Not yet, but I'm planning to run some tests this weekend
Great! You probably want to test various problem sizes, including instances with several thousands of point to really notice differences. If you're only interested in the loading time and the solving time becomes a pain, you may make things faster by 1. only using TSP instances (the dedicated code scales better) 2. using -l 0 to stop the search prior to any local search.
Bad news, I've started testing the parse function in input_parser and rapidjson is always faster than boost::json. I'm using an hand crafted input file with 100000 vehicles and 100000 jobs (a ~20MB .json file) and basically boost::json is faster at parsing the string but slower at accessing the parsed objects which resulted in the parse function being ~25% slower on average. I'm playing around with options, allocators, error checks, etc to make boost::json faster but I also found this FAQ (https://www.boost.org/doc/libs/1_85_0/libs/json/doc/html/json/frequently_asked_questions.html) and this library (https://github.com/simdjson/simdjson). Simdjson seems to be way faster than both rapidjson and boost::json at the cost of creating read only objects. As Vroom uses the Json objects to build its own objects it might be worth a try.

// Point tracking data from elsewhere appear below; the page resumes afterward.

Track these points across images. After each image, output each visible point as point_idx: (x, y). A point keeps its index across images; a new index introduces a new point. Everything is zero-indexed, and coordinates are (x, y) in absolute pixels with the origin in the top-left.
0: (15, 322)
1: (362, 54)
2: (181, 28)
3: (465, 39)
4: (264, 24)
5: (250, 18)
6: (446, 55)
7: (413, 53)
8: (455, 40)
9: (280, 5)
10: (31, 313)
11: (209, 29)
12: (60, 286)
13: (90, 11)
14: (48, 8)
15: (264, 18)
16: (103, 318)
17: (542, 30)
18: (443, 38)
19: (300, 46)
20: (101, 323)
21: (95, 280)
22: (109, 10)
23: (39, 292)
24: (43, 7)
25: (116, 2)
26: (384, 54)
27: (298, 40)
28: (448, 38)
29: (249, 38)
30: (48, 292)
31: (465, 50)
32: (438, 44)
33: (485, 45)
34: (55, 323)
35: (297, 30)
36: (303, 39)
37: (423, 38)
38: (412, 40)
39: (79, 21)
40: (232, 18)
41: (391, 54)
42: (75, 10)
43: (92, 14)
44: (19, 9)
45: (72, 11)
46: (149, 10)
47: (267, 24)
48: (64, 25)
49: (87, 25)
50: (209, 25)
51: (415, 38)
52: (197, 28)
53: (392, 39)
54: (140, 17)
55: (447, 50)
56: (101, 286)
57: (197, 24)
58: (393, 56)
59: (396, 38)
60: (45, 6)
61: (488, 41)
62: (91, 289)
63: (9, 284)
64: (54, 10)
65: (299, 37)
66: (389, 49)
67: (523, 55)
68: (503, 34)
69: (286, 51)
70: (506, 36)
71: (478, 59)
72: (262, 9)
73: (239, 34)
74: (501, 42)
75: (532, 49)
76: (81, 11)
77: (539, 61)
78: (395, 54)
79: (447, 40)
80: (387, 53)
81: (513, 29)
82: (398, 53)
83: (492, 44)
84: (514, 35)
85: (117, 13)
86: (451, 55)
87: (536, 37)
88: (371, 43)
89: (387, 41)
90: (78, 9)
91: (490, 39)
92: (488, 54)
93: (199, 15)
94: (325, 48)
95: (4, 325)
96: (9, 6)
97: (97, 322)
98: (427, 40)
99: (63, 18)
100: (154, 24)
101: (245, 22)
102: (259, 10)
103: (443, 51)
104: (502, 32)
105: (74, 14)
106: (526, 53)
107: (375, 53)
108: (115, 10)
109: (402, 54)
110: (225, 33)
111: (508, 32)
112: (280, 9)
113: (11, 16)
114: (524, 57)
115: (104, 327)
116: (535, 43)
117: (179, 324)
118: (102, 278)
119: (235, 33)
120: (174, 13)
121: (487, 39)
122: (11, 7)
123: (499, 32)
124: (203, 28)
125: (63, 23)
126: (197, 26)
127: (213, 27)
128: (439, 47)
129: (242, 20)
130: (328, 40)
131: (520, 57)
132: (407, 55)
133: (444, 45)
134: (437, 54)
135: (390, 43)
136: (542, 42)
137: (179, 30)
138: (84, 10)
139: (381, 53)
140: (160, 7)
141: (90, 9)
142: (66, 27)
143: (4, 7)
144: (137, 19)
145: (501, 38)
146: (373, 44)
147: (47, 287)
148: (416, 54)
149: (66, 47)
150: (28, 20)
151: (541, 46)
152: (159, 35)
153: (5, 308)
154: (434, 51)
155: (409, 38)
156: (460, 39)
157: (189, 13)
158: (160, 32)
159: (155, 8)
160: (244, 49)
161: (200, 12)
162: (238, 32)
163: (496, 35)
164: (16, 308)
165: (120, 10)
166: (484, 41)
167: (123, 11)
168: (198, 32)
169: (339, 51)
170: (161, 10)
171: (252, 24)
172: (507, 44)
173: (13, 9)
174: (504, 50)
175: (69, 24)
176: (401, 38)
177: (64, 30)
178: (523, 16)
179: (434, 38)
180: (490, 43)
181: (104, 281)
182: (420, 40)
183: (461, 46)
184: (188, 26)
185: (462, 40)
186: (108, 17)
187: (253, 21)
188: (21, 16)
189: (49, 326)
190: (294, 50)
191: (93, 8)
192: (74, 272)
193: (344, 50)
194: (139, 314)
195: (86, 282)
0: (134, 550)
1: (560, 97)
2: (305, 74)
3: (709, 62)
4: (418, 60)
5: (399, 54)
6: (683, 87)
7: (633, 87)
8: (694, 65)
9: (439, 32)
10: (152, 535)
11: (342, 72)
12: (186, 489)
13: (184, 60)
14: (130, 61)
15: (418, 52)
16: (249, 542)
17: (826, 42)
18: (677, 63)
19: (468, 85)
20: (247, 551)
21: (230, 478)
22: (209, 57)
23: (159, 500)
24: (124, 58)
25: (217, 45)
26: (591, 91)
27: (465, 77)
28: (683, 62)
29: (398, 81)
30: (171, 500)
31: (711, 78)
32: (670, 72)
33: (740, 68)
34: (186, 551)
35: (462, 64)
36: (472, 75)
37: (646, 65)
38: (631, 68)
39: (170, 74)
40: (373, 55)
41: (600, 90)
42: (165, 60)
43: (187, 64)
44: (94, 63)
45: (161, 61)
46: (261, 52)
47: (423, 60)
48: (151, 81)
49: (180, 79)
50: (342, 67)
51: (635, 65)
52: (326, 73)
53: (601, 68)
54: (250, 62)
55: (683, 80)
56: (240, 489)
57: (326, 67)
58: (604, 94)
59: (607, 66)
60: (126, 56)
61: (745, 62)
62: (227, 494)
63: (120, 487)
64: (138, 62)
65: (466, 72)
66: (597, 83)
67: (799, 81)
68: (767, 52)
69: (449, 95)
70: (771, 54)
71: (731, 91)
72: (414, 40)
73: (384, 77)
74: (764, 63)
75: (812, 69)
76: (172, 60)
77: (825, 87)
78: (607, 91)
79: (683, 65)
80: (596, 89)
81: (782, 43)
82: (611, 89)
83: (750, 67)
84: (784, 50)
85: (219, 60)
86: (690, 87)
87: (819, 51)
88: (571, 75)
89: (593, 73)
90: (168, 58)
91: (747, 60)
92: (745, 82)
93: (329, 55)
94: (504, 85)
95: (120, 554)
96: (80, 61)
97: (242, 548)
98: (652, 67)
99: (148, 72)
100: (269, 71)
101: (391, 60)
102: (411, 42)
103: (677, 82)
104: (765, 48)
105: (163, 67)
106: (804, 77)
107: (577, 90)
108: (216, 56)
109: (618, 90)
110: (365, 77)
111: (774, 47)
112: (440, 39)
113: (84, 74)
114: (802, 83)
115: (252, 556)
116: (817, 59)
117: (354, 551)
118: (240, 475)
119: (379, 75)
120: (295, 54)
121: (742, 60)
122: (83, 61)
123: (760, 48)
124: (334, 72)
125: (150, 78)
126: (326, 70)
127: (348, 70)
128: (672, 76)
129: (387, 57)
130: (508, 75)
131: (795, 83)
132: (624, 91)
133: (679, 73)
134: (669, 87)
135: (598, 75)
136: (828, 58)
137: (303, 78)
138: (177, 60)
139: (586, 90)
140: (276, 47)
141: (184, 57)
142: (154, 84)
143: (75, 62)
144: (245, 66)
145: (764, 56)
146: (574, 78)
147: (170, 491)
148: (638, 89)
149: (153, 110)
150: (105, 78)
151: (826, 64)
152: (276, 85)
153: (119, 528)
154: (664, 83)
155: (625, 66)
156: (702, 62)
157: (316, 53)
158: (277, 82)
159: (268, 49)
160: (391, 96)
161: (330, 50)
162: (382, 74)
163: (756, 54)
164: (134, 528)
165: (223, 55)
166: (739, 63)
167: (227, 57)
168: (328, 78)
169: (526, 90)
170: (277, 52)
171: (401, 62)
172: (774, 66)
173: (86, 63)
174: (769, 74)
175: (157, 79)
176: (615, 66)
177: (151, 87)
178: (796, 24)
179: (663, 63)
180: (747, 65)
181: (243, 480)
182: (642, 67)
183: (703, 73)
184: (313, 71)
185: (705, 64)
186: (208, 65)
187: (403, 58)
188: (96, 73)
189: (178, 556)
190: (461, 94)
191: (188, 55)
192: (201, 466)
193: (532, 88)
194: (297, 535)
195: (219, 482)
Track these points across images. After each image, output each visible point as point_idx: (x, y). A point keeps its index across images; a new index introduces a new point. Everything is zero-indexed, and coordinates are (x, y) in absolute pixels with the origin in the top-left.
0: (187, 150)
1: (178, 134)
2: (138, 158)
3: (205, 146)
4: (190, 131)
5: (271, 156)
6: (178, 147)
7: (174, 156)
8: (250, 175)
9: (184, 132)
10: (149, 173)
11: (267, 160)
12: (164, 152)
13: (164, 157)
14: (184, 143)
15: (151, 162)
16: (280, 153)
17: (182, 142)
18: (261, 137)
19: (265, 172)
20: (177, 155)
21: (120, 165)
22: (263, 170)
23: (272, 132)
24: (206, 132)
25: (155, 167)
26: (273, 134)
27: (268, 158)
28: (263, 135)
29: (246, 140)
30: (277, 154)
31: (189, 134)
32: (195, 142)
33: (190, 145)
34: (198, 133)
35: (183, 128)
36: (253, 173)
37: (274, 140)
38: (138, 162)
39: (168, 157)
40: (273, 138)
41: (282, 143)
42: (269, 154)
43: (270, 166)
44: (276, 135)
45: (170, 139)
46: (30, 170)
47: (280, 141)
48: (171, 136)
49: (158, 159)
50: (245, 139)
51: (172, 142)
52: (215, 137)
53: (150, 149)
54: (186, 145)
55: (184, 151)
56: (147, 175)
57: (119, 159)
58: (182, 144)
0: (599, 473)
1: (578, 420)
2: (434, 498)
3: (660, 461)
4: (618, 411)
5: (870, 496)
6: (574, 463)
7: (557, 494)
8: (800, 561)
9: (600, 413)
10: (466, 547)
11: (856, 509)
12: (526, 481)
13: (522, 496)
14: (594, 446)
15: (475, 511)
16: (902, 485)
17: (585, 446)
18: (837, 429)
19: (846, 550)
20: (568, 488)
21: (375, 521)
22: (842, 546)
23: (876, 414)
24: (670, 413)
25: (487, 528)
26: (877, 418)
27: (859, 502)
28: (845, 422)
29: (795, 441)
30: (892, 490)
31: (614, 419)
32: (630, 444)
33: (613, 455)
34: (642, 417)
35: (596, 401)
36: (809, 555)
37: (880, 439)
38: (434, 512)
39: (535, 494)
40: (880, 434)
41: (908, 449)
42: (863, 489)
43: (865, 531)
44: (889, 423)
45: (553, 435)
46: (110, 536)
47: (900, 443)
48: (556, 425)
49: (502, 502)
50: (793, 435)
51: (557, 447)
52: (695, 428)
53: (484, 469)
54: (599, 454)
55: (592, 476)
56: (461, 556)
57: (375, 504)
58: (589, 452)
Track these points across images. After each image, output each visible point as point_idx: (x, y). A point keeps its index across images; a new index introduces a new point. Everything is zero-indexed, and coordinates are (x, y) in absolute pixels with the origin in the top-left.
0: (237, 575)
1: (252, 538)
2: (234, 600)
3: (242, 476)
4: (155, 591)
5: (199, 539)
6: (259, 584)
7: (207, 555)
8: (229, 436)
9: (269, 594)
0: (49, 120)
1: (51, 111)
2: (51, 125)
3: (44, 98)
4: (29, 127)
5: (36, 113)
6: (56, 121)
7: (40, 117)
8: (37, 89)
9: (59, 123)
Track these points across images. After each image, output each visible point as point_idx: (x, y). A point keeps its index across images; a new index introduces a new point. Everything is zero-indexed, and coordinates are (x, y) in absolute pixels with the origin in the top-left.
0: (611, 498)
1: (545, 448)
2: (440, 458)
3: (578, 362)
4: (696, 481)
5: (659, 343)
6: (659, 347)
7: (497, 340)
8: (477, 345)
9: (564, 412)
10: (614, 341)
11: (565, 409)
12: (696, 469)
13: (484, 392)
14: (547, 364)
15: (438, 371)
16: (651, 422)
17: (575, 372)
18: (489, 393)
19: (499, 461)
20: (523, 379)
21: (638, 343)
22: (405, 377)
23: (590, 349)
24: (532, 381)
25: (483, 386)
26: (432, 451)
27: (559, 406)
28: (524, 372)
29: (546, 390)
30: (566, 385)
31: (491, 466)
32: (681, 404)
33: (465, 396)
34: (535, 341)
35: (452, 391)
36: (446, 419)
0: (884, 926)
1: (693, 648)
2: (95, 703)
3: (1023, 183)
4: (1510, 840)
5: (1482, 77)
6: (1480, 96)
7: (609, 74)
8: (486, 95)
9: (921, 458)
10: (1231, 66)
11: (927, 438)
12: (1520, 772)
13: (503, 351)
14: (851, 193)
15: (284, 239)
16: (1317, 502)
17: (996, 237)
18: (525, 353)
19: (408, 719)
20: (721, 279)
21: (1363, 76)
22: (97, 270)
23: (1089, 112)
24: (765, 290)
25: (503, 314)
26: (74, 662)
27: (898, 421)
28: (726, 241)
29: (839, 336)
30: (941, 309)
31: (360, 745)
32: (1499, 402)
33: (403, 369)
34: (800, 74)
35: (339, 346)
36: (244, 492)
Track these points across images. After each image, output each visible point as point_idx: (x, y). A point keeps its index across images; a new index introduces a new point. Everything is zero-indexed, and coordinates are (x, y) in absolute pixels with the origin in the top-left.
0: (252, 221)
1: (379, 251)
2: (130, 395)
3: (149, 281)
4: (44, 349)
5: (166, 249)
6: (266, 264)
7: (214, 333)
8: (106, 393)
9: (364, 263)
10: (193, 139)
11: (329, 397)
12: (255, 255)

Thanks for testing and reporting. So we'd basically trade a "better maintained" project with a somewhat simple user code against a ~25% slowdown on parsing. This may indeed be too high a price, especially since rapidjson (despite it's dev state) has been "just working" the whole time. Happy to get other views on that.
Simdjson seems to be way faster than both rapidjson and boost::json at the cost of creating read only objects.
Might be a good option. As you point out: we never modify parsed objects but just read parts of them to populate our own C++ objects. Also the dev around simdjson seems to be quite active. My concern here would be the time spent, as you already invested quite some in order to adjust the whole codebase for boost::json. Do you think it would be easier/faster/possible to start with a quick benchmark outside VROOM?
No problem! I think I can integrate simdjson in the parse function and compare the results. Now that I have a general understanding of where .json data is used in the codebase it is just a matter of learning how this new library works.